◆ **Problem to solve**: Pull every line of the entries that has the word "paths".

--- Material for this exercise ---

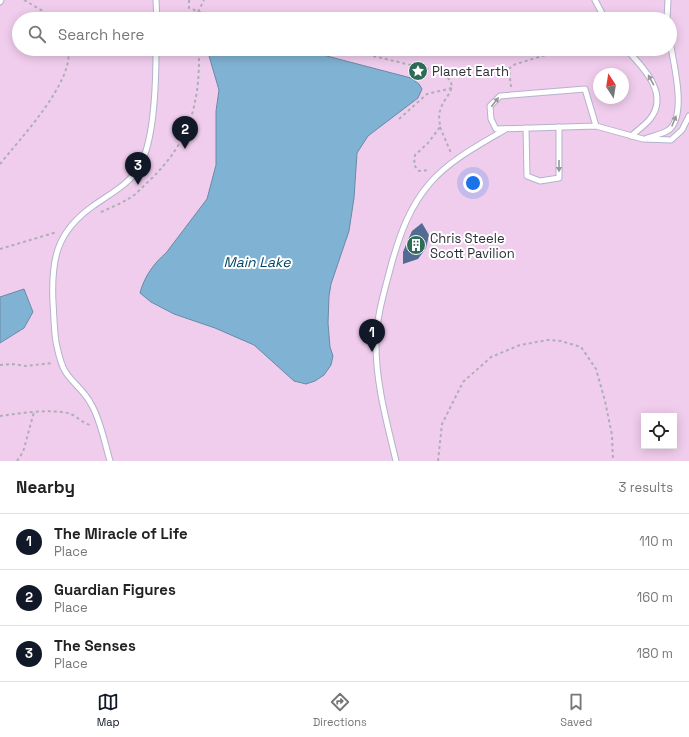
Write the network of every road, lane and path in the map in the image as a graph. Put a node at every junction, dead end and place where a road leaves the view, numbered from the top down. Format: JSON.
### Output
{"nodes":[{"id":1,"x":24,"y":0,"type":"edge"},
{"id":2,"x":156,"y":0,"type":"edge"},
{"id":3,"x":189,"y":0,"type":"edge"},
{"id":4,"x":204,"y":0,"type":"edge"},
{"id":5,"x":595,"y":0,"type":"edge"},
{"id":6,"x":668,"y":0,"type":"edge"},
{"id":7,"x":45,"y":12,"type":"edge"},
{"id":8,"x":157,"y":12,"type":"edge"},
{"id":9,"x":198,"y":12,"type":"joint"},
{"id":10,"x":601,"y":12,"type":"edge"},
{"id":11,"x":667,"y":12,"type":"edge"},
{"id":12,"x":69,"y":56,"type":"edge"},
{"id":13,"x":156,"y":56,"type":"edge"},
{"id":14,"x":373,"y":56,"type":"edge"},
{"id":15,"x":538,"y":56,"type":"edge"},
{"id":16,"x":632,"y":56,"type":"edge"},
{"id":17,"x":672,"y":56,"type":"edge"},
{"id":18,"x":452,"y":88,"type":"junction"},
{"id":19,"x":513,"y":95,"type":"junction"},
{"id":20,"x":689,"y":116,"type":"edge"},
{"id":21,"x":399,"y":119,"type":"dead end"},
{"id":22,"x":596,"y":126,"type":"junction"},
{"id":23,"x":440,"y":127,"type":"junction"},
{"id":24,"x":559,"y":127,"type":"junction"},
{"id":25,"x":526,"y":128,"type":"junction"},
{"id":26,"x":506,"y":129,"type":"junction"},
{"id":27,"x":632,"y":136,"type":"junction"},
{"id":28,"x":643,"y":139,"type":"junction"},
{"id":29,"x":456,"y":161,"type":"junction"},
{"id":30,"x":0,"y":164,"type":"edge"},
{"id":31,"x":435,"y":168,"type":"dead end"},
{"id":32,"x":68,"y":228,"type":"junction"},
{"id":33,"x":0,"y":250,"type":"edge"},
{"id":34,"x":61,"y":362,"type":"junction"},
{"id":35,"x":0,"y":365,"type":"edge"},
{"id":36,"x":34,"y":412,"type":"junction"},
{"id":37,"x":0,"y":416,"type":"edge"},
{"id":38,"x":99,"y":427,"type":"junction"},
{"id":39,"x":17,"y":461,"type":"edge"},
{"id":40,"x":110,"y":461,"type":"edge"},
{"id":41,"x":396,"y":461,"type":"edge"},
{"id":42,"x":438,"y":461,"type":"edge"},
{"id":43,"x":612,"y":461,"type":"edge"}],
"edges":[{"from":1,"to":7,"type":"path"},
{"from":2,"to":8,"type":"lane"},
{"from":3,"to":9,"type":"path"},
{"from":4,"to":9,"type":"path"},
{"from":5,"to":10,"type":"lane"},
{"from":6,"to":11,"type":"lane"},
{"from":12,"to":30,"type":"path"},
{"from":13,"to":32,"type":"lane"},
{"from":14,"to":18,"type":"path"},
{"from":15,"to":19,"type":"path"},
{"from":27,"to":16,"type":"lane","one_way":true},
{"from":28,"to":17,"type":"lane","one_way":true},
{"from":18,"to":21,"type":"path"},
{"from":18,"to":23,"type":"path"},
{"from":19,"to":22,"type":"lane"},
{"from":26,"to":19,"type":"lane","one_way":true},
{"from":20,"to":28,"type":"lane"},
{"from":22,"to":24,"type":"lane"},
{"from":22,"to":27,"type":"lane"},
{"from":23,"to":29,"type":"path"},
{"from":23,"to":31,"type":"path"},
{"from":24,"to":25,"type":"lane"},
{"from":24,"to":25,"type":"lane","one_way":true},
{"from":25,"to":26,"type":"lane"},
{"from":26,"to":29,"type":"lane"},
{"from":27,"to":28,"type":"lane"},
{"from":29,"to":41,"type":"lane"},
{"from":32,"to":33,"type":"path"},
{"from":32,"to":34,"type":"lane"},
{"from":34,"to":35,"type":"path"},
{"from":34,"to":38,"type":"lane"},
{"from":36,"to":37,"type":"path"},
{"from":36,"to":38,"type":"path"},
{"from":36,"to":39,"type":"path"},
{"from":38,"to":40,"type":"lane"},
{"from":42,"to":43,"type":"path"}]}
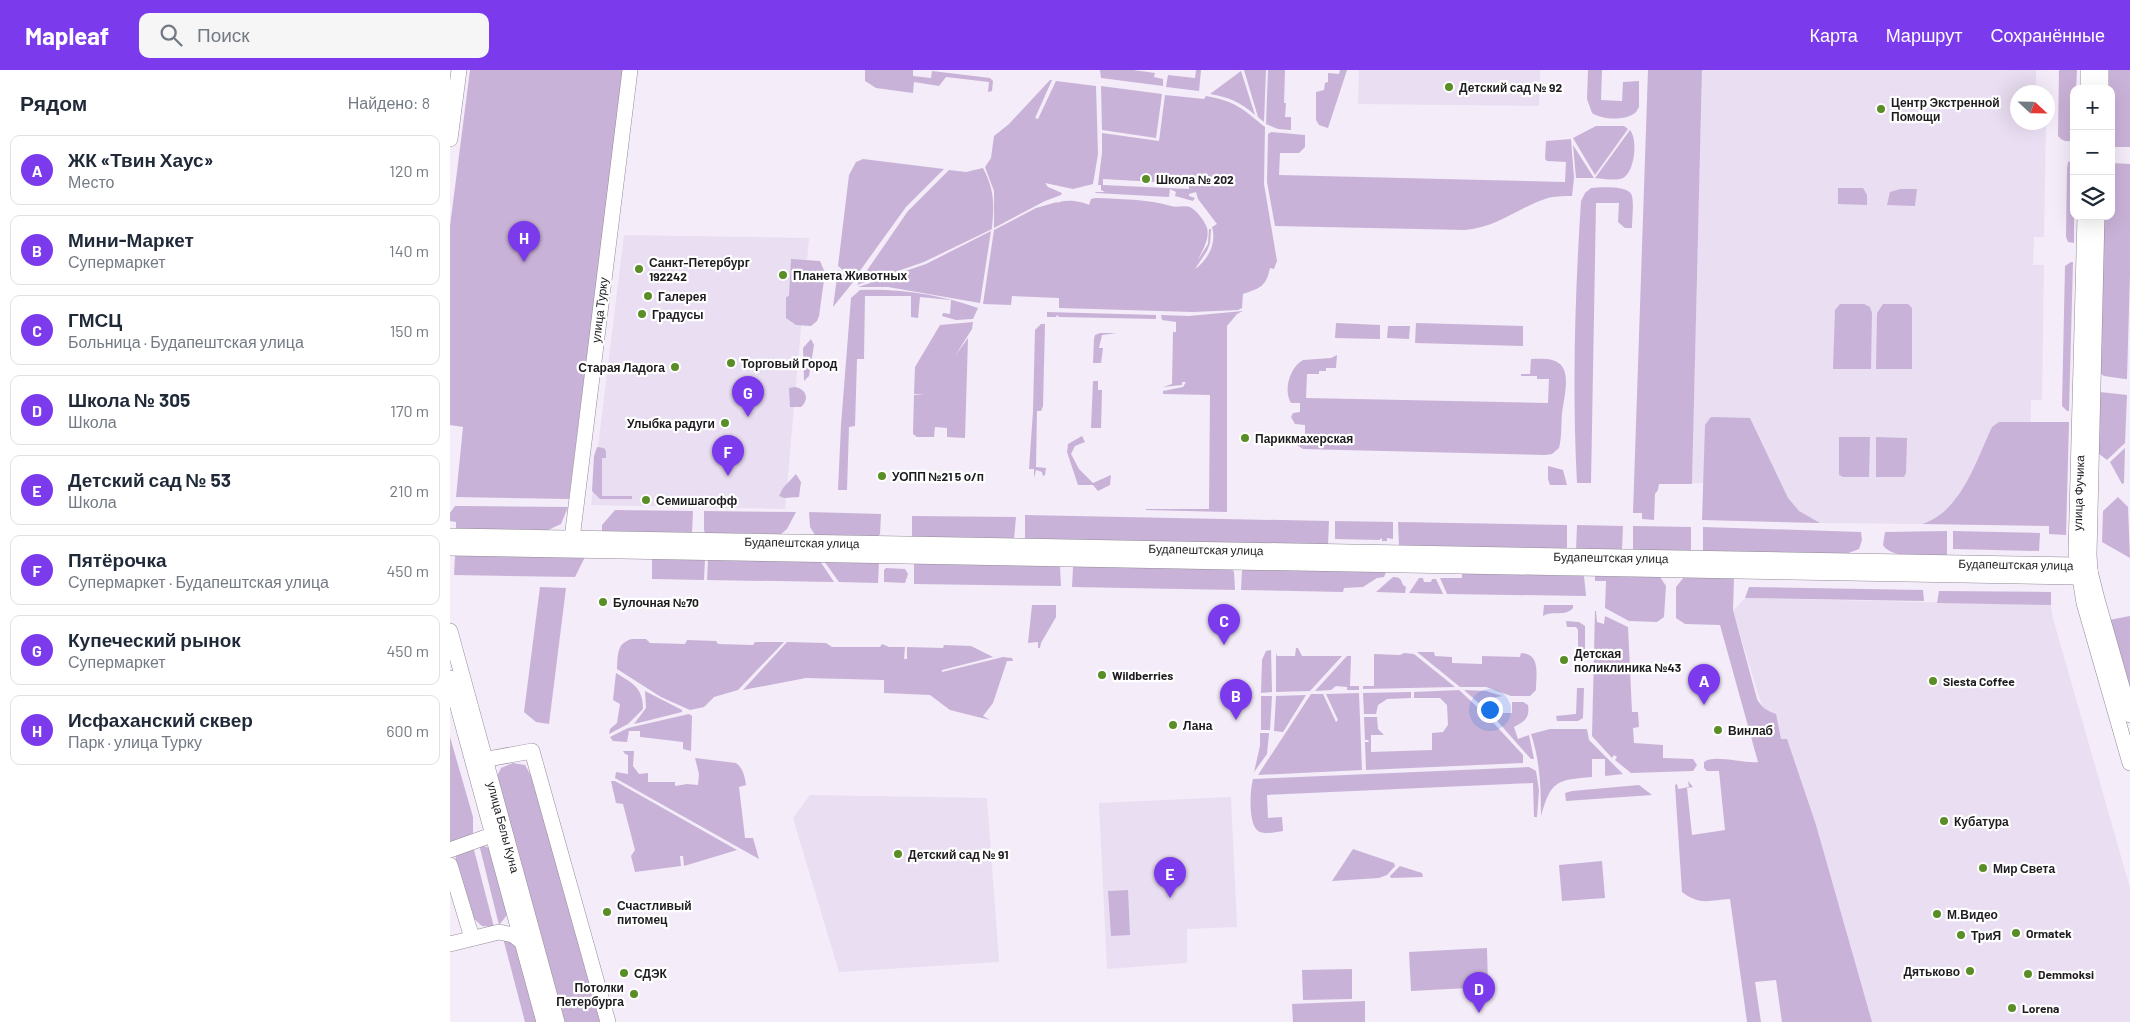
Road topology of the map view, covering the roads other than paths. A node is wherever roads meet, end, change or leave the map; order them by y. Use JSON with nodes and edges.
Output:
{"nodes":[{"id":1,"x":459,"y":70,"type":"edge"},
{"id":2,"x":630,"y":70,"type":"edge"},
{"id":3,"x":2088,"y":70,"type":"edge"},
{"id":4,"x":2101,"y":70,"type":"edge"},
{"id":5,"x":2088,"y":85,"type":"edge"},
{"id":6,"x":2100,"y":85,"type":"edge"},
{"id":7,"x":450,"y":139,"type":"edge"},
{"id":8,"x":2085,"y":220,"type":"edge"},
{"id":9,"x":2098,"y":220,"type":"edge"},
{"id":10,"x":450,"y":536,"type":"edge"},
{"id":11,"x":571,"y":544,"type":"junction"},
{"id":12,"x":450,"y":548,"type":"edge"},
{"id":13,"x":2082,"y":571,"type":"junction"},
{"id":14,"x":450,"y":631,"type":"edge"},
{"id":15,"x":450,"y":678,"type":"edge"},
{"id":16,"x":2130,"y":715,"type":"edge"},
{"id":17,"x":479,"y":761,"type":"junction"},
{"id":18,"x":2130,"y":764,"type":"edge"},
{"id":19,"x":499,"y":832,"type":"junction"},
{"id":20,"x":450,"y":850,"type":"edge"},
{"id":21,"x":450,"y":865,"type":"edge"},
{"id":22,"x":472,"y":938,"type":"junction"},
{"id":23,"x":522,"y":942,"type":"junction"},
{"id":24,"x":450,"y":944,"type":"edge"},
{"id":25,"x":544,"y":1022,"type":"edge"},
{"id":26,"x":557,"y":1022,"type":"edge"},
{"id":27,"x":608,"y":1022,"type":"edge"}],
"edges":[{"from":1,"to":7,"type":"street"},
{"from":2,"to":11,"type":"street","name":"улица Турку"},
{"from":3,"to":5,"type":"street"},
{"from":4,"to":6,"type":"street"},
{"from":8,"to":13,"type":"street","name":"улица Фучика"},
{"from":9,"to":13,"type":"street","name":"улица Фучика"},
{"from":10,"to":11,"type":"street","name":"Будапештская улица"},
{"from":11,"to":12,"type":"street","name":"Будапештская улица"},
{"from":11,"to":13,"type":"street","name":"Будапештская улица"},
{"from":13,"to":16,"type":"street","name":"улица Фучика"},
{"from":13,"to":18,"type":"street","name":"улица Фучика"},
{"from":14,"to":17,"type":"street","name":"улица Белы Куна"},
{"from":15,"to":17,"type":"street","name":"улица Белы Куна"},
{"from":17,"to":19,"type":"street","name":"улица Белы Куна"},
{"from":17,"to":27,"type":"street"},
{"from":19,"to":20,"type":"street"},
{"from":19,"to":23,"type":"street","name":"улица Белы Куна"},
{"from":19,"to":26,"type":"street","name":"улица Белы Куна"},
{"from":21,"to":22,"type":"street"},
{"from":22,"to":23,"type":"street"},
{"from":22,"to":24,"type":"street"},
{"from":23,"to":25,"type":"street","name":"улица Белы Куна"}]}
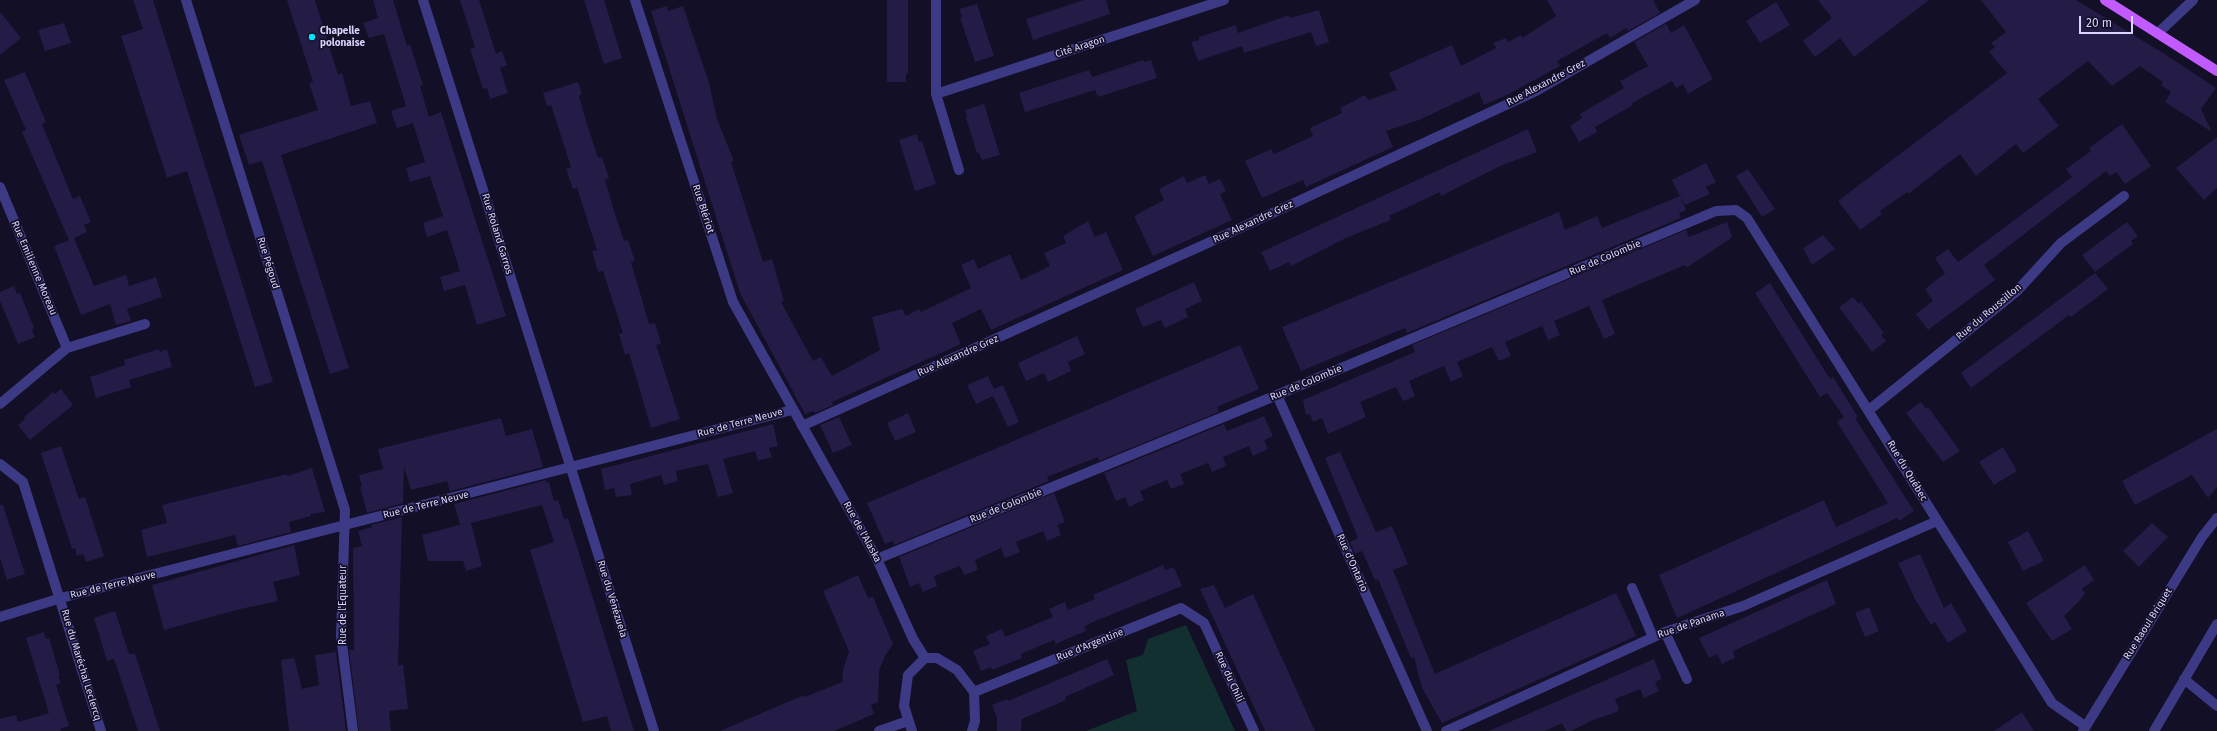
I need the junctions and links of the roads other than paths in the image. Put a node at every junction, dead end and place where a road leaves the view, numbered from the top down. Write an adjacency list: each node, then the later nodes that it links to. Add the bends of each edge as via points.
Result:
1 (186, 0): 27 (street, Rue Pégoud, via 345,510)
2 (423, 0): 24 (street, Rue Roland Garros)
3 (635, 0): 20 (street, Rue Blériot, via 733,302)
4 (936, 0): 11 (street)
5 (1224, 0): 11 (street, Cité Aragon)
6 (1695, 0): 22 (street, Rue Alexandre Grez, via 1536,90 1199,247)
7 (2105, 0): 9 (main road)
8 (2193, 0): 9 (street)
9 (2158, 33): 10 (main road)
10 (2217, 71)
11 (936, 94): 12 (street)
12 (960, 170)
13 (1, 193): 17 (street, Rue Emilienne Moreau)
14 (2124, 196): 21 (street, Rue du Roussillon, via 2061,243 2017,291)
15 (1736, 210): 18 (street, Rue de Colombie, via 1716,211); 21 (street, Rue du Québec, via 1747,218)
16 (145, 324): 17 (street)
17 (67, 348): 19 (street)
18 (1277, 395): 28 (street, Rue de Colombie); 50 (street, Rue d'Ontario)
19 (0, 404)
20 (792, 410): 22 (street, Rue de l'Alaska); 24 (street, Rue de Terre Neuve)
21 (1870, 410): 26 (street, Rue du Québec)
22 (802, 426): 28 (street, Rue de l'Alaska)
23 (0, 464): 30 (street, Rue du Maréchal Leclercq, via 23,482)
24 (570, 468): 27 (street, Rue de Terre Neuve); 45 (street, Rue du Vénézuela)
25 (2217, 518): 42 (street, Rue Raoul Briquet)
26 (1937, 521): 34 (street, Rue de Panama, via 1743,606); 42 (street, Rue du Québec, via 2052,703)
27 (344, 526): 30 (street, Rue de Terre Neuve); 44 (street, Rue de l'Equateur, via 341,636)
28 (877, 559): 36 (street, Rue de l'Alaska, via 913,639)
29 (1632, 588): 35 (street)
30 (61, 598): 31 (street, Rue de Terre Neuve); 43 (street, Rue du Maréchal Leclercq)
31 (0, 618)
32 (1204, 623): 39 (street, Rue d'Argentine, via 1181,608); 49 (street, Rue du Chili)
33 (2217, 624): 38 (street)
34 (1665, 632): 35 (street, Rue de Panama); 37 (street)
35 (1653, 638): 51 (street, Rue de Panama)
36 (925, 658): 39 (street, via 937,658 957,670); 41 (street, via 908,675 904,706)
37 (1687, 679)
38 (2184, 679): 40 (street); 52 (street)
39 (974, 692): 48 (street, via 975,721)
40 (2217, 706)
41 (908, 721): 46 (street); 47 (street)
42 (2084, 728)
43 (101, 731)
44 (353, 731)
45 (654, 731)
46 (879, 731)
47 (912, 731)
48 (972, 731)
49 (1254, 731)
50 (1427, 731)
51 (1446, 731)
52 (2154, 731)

---

◆ **Answer box**:
Road topology of the map view, covering the roads other than paths. A node is wherever roads meet, end, change or leave the map; order them by y. Use JSON with nodes and edges.
I need the junctions and links of the roads other than paths in the image. Put a node at every junction, dead end and place where a road leaves the view, numbered from the top down. Write an adjacency list: each node, then the later nodes that it links to. Add the bends of each edge as via points.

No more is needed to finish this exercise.